The creative industry is tough to navigate, regardless of gender. Now, couple that with being a woman in the Caribbean, and now you have a really tough time. Despite the great strides that Caribbean women have made in the creative sphere, there are still a number of obstacles that they face in our region.
In general, the Caribbean takes a dim view of the creative arts. While artistic expression is enjoyed as a way to blow off steam or as a source of entertainment, it is not considered a serious or viable career path. Our culture has a habit of ignoring art’s present and potential contribution to society and the economy. On a whole, it’s often an uphill task to convince others that creative work is actual work, and not simply a fun pastime.
In the Caribbean, creatives are rarely taken seriously, and female creatives even less so. Women are often viewed as inferior to men, even when their performance equals or surpasses that of their male counterparts. In the creative industry, women find themselves ignored and excluded from key decision-making processes. They may also be unable to get credit for their work because it’s frequently done on behalf of clients or companies who don’t recognise them as authors. The fact that the region’s creative scenes are so small and male-dominated therefore lends itself to a culture of chauvinistic gatekeeping.
Rigid gender roles also act as a hurdle for women in the creative arts. Women are usually expected to bear the full burden of domestic and childrearing tasks, despite being otherwise employed. Many male creatives speak of the sacredness of their alone time that they dedicate to their practice, but few women in the industry can relate. Men’s creative work is seen as important and worthy of uninterrupted focus, while women’s creative practice takes second place to child care and homemaking.
But all is far from lost. Educating the public about the lucrative and beneficial possibilities within the creative sphere will help enlighten the region’s approach to the arts. Creative work, once harnessed appropriately, can serve to bolster the economies of Caribbean states and foster meaningful social development.
It’s still possible to shift the tide in favour of greater female participation and inclusion in the Caribbean’s creative sphere. Amplifying (and listening to!) existing female voices in the industry is essential. Sensitising men to the fact that women’s success can even serve to enhance theirs is also key to creating more open, welcoming spaces for female creatives to thrive.

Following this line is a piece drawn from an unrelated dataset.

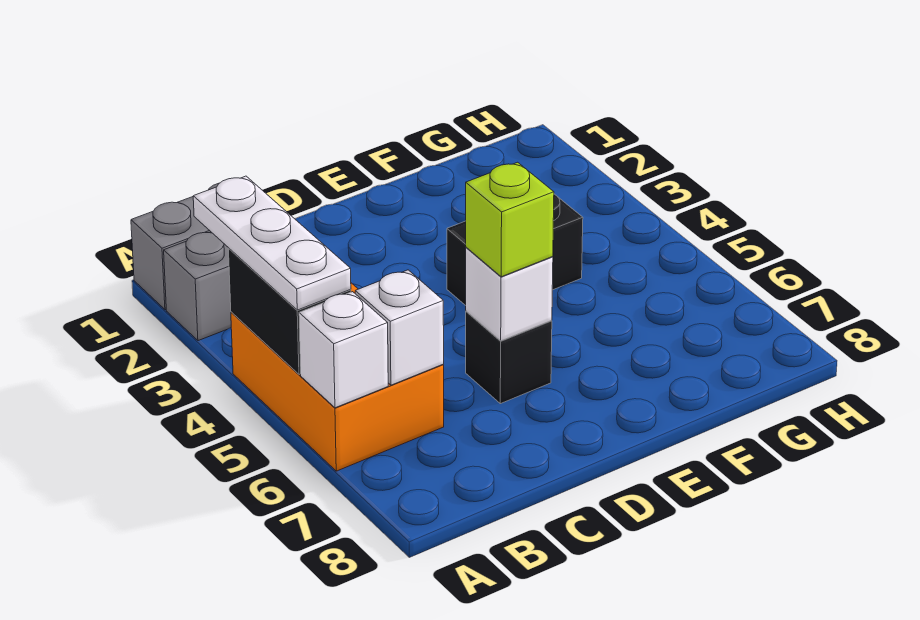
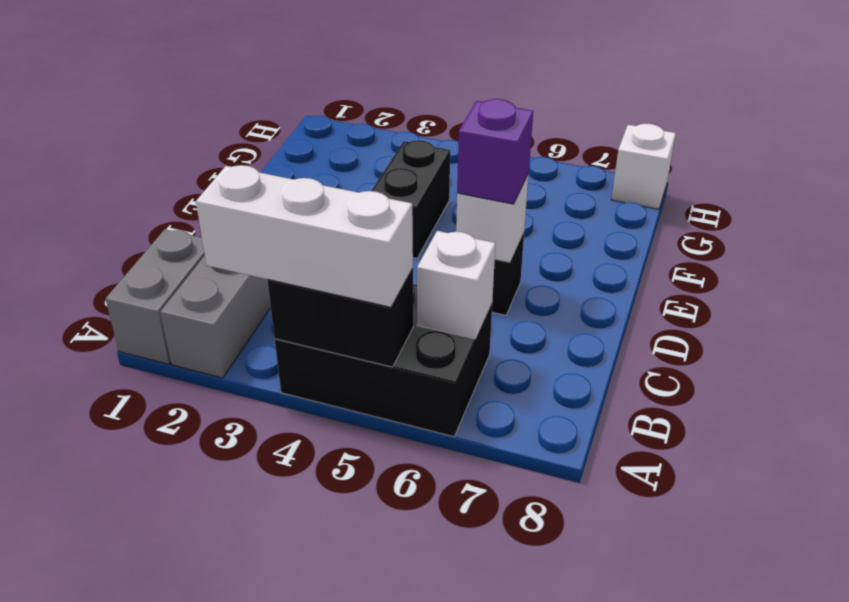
white plate A3:A5 level 3 -> white brick A3:A5 level 3
orange brick A4:B6 level 1 -> black brick A4:B6 level 1
white brick A6 level 2 -> white brick H8 level 1
lime brick D6 level 3 -> purple brick D6 level 3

A more supportive home environment can also help boost women’s engagement and success in the creative industry. Encouraging male partners to share household and childcare duties in a more equitable manner that reduces the woman’s workload frees up her time and energy for creative pursuits.
Women bring a different perspective to artistic work that can be refreshing and insightful. More women is a win for everyone. More women in the creative industry means more innovation, new ideas and approaches to old problems. Diversity of perspectives brings about diversity of solutions. Creativity is all about being different and examining things in new ways. Together, men and women can create unique and meaningful creative solutions.
Being a woman in the Caribbean creative industry is no walk in the park, but we walk with our heads held high. Despite the challenges, our resilience and inspiration will usher in a new era of equality!